Receptor targeting of vector particles is a key technology to enable cell type–specific in vivo gene delivery. For example, T cells in humanized mouse models can be modified by lentiviral vectors (LVs) targeted to human T-cell markers to enable them to express chimeric antigen receptors (CARs). Here, we provide detailed protocols for the generation of CD4- and CD8-targeted LVs (which takes ~9 d in total). We also describe how to humanize immunodeficient mice with hematopoietic stem cells (which takes 12–16 weeks) and precondition (over 5 d) and administer the vector stocks. Conversion of the targeted cell type is monitored by PCR and flow cytometry of blood samples. A few weeks after administration, ~10% of the targeted T-cell subtype can be expected to have converted to CAR T cells. By closely following the protocol, sufficient vector stock for the genetic manipulation of 10–15 humanized mice is obtained. We also discuss how the protocol can be easily adapted to use LVs targeted to other types of receptors and/or for delivery of other genes of interest.
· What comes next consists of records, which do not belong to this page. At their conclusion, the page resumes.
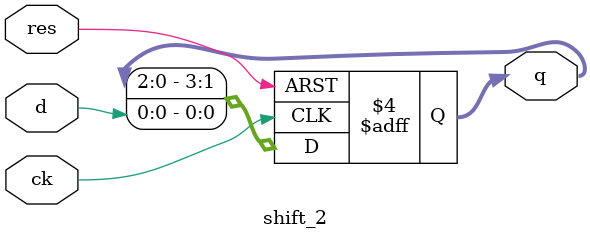
<source format=v>
module shift_2( ck, d, res, q );
    input ck, d, res;
    output [3:0] q;
    reg [3:0] q;

    always @( negedge ck or posedge res)
    begin
        if( res == 1'b1 )
            q <= 4'h0;
    else begin
            q <= q << 1;
            q[0] <= d;
        end
    end
endmodule

</source>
载体颗粒的受体靶向是实现细胞类型特异性体内基因递送的关键技术。例如，人源化小鼠模型中的 T 细胞可以通过靶向人类 T 细胞标志物的慢病毒载体 (LV) 进行修饰，使其能够表达嵌合抗原受体 (CAR)。在这里，我们提供了用于生成 CD4 和 CD8 目标 LV 的详细协议（总共需要约 9 天）。我们还描述了如何用造血干细胞（需要 12-16 周）和预处理（超过 5 天）对免疫缺陷小鼠进行人源化，并管理载体储备。通过血液样本的 PCR 和流式细胞术监测目标细胞类型的转化。给药几周后，预计约 10% 的靶向 T 细胞亚型已转化为 CAR T 细胞。通过严格遵守协议，获得了足够的载体库，用于对 10-15 只人源化小鼠进行基因操作。我们还讨论了如何轻松调整该协议以使用针对其他类型受体和/或传递其他感兴趣基因的 LV。